В редких случаях письменные свидетельства о своей перемене веры оставляли сами апостаты – в таких случаях не раскаявшиеся, конечно, а удовлетворенные сделанным выбором отступники не по принуждению, а по убеждению, готовые рассказать о своем пути к истинной вере как новым, так и бывшим единоверцам, сопровождая свой рассказ аргументами против иудаизма. Таков, например, «Диалог Петра и Моисея Иудея» Петра Альфонси, содержащий элементы автобиографии, апологии и полемики.
Петр Альфонси родился Моисеем, или Моше Сефарди, в мусульманской Уэске в 1062 году и получил хорошее образование, принятое среди еврейской элиты мусульманской Испании и включающее помимо Торы, Талмуда и иврита арабский язык, философию, а также точные и естественные науки, прежде всего математику, медицину, астрономию. В 1096 году Уэска вошла в состав Арагонского королевства, Моше стал придворным врачом при короле Альфонсо I и через десять лет крестился в день святых Петра и Павла, получив при крещении имя Петра Альфонси – в честь святого Петра и короля Альфонсо, своего патрона. Впоследствии он некоторое время жил в Англии, где служил придворным врачом короля Генриха I и учил английских ученых астрономии, переводил арабские трактаты на латынь и написал собственный трактат по астрономии. Наиболее известное его произведение – «Диалог» – было написано с целью доказать «превосходство христианской веры над всеми другими верами», используя «рациональную аргументацию и свидетельства из Писания», а также объяснить свое обращение, опровергнув досужие домыслы:
Когда стало известно иудеям, которые знали меня раньше и считали меня человеком, хорошо разбирающимся в пророческих книгах и учениях мудрецов, […] что я принял закон и веру христиан и стал одним из них, некоторые иудеи подумали, что я никогда бы такого не сделал, если бы не забыл весь стыд и не презрел Бога и его закон. Другие утверждали, будто я поступил так, поскольку не понял слова пророков и закон должным образом. Третьи приписали это тщеславию и облыжно обвинили меня в том, будто я искал мирской выгоды, полагая, что христиане правят всеми народами. С тем чтобы все могли понять мои намерения и услышать объяснения, я сочинил эту маленькую книжицу…
Среди прочего Петр Альфонси объясняет свой выход из народа Авраамова тем, что многие иудейские заповеди устарели – без иерусалимского храма их невозможно соблюдать буквально, а понимать их аллегорически евреи отказываются; что еврейская библейская экзегеза слишком буквальна и материальна; что в раввинистических преданиях Бог показан антропоморфно – он накладывает филактерии, плачет и проч. По-видимому, Альфонси еще до крещения был рационалистом и аристотельянцем и как таковой осуждал еврейский буквализм и «суеверия». Как медик, астроном, философ, он относил себя к касте ученых, вел соответствующий образ жизни, который, по-видимому, не особенно изменился после его крещения, и обращался в письмах к ученым-философам («ко всем сынам матери Церкви по Франции, являющимся учениками Аристотеля, или вскормленным молоком философии, или же прилежно занятых любым научным исследованием…»), считая, вероятно, эту грань идентичности определяющей, возможно даже более важной, нежели вероисповедание. Так и христианство он, вероятно, выбрал как религию, «единственно подобающую философу».

■ ■ ■ ■

§ Что нужно сделать
1. В честь кого, согласно тексту о Петре Альфонси, он получил свое имя при крещении?
2. Продолжите текст о Петре Альфонси, начав сразу после его последнего предложения.

■ ■ ■ ■

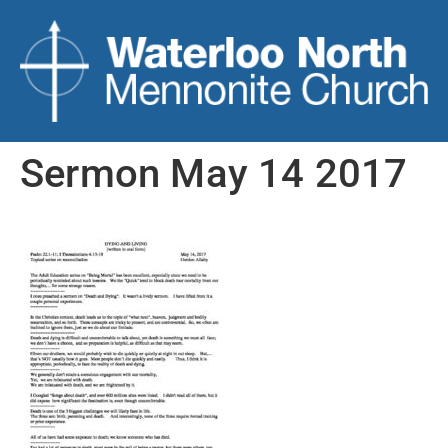
Sermon May 14 2017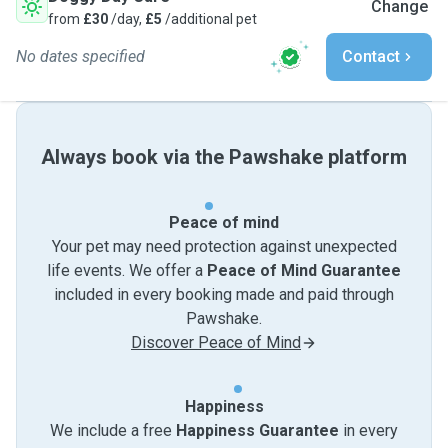
Change
from
£30
/day,
£5
/additional pet
No dates specified
Contact
Always book via the Pawshake platform
Peace of mind
Your pet may need protection against unexpected
life events. We offer a
Peace of Mind Guarantee
included in every booking made and paid through
Pawshake.
Discover Peace of Mind
Happiness
We include a free
Happiness Guarantee
in every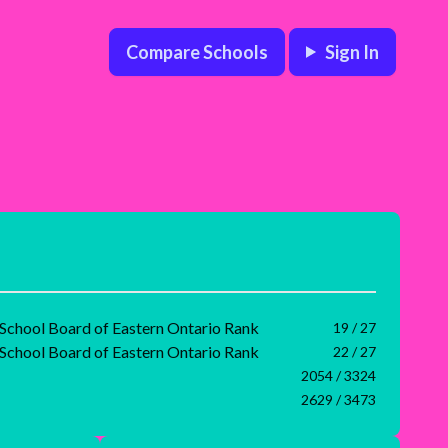
Compare Schools
Sign In
 School Board of Eastern Ontario Rank
19 / 27
 School Board of Eastern Ontario Rank
22 / 27
2054 / 3324
2629 / 3473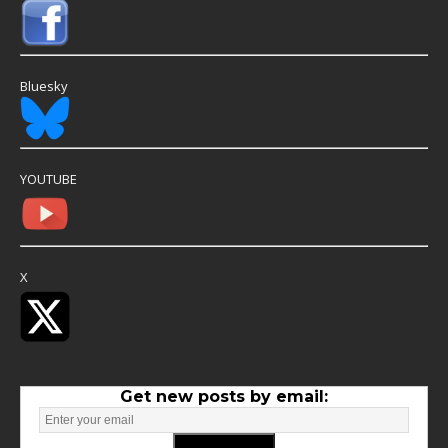
Bluesky
YOUTUBE
X
Get new posts by email: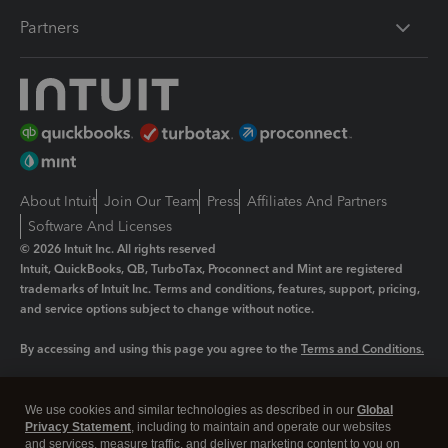
Partners
About Intuit
Join Our Team
Press
Affiliates And Partners
Software And Licenses
© 2026 Intuit Inc. All rights reserved
Intuit, QuickBooks, QB, TurboTax, Proconnect and Mint are registered
trademarks of Intuit Inc. Terms and conditions, features, support, pricing,
and service options subject to change without notice.
By accessing and using this page you agree to the
Terms and Conditions.
Manage cookies
About cookies
|
We use cookies and similar technologies as described in our
Global
Privacy Statement
, including to maintain and operate our websites
Legal
Privacy
Security
and services, measure traffic, and deliver marketing content to you on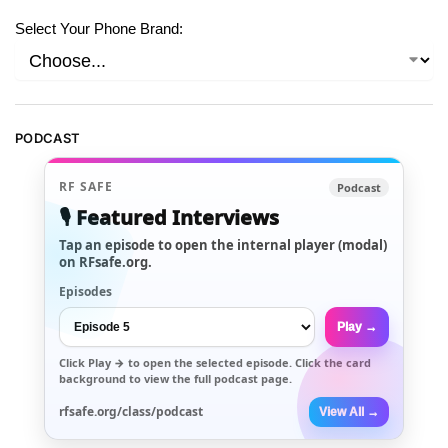
Select Your Phone Brand:
PODCAST
RF SAFE
Podcast
🎙️ Featured Interviews
Tap an episode to open the internal player (modal)
on RFsafe.org.
Episodes
Play →
Click
Play →
to open the selected episode. Click the card
background to view the full podcast page.
rfsafe.org/class/podcast
View All →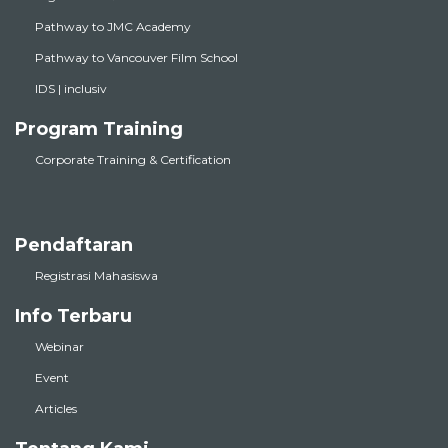
Pathway to JMC Academy
Pathway to Vancouver Film School
IDS | inclusiv
Program Training
Corporate Training & Certification
Pendaftaran
Registrasi Mahasiswa
Info Terbaru
Webinar
Event
Articles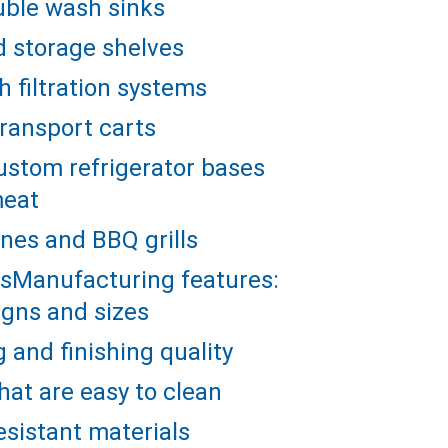
uble wash sinks
d storage shelves
 filtration systems
ransport carts
stom refrigerator bases 
meat
es and BBQ grills
llsManufacturing features:
gns and sizes
g and finishing quality
hat are easy to clean
esistant materials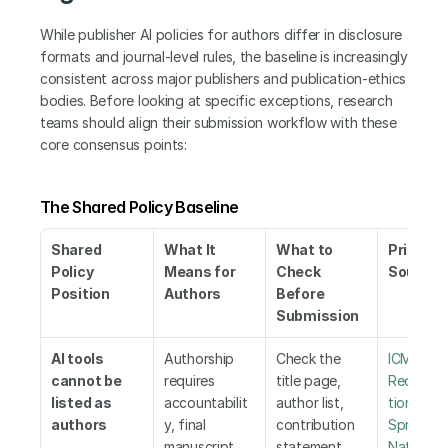
While publisher AI policies for authors differ in disclosure 
formats and journal-level rules, the baseline is increasingly 
consistent across major publishers and publication-ethics 
bodies. Before looking at specific exceptions, research 
teams should align their submission workflow with these 
core consensus points:
The Shared Policy Baseline
Shared 
What It 
What to 
Primary 
Policy 
Means for 
Check 
Sources
Position
Authors
Before 
Submission
AI tools 
Authorship 
Check the 
ICMJE 
cannot be 
requires 
title page, 
Recomm
listed as 
accountabilit
author list, 
tions
,
 Els
authors
y, final 
contribution 
Springer 
manuscript 
statement, 
Nature
,
 W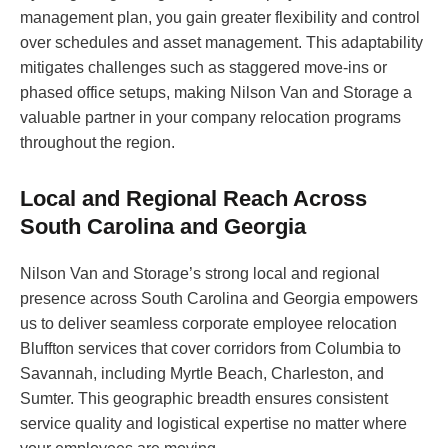
management plan, you gain greater flexibility and control
over schedules and asset management. This adaptability
mitigates challenges such as staggered move-ins or
phased office setups, making Nilson Van and Storage a
valuable partner in your company relocation programs
throughout the region.
Local and Regional Reach Across
South Carolina and Georgia
Nilson Van and Storage’s strong local and regional
presence across South Carolina and Georgia empowers
us to deliver seamless corporate employee relocation
Bluffton services that cover corridors from Columbia to
Savannah, including Myrtle Beach, Charleston, and
Sumter. This geographic breadth ensures consistent
service quality and logistical expertise no matter where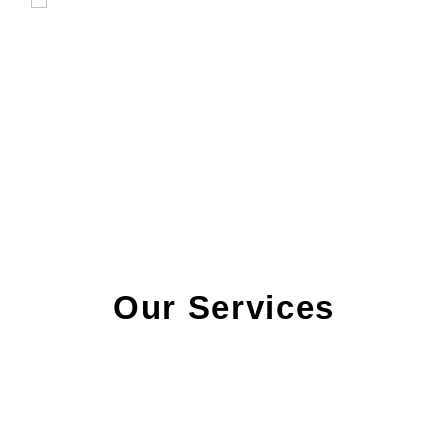
Our Services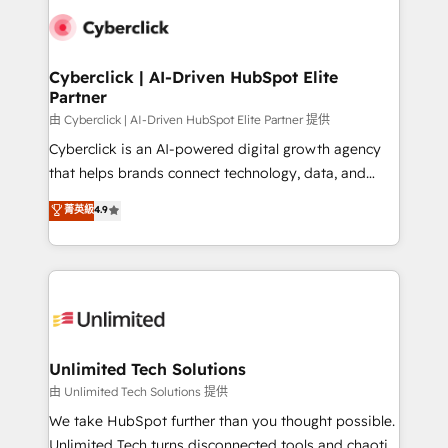
clients worldwide, with over 10 years experience. We
combine HubSpot, data, and AI to design connected
go-to-market systems that align people, process,
and technology for predictable, scalable revenue
Cyberclick | AI-Driven HubSpot Elite
Partner
growth. Our expertise spans RevOps, CRM and data
architecture, AI enablement, and strategic marketing,
由 Cyberclick | AI-Driven HubSpot Elite Partner 提供
delivered through our proprietary FLAIR framework
Cyberclick is an AI-powered digital growth agency
for responsible AI adoption. As a HubSpot Elite
that helps brands connect technology, data, and
Partner and ISO 27001:2022 certified consultancy,
creativity to achieve measurable results. Founded in
菁英級
4.9
we blend strategy, creativity, and technology to help
Barcelona and operating across Spain, LATAM, and
organisations scale smarter and grow stronger.
the UK, we support global companies in building
smarter marketing, sales, and customer success
strategies. As the only HubSpot Elite Partner in
Iberia (Spain & Portugal), we combine human insight
with intelligent automation to drive sustainable
growth. Our multidisciplinary team designs solutions
Unlimited Tech Solutions
that simplify complexity, boost performance, and
由 Unlimited Tech Solutions 提供
turn innovation into real impact. 🌍 Highlights •
We take HubSpot further than you thought possible.
HubSpot Partner since 2012 • 2022 EMEA Impact
Unlimited Tech turns disconnected tools and chaotic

■ ■ ■ ■

§ Ответы к заданиям
1. В честь святого Петра и короля Альфонсо, своего патрона.

2.
Диалог Моисея и Петра.
Миниатюра из рукописи XIII века
Если у интеллектуала и философа Моше-Петра крещение было рациональным выбором, то у его младшего современника Йегуды-Германа из Кельна, также описавшего историю своего обращения, путь в христианство был устлан снами, видениями и чудесами.
Йегуда бен Давид Га-Леви родился в Кельне около 1109 года. В 1129 году он крестился, приняв имя Германа, и в латинских источниках упоминается как Hermannus quondam Iudeaus – «Герман, прежде бывший иудеем». Крестившись, он вступил в молодой монашеский орден премонстрантов, который занимался, в частности, миссионерством среди славян. Со временем Герман стал настоятелем премонстрантского аббатства в Шеде. Он написал автобиографическое сочинение «Малый труд о своем обращении», где – в отличие от «Диалога» Альфонси – почти нет антииудейской полемики, зато есть сведения о реакции на его поступок семьи и еврейской общины.
История обращения начинается со сна, который Йегуда увидел в 13 лет, когда, согласно еврейской традиции, достиг совершеннолетия, и дальше много об этом сне думал, пока, наконец, не постиг его подлинный – христологический – смысл. Поначалу же юноша рассказал сон своему родственнику, и тот дал ему типично еврейское, «плотское», толкование. Йегуде приснилось, что император пригласил его в свой дворец на пир и наградил великолепными дарами. Родственник же, поскольку только «о плотском помышляют» «живущие по плоти» (Рим 8:5), интерпретировал сон так: «сказал он, что большой светящийся белый конь означает, что у меня будет благородная и красивая жена, монеты в кошеле – что я буду очень богат, пир у императора – что я буду очень уважаемым человеком среди евреев».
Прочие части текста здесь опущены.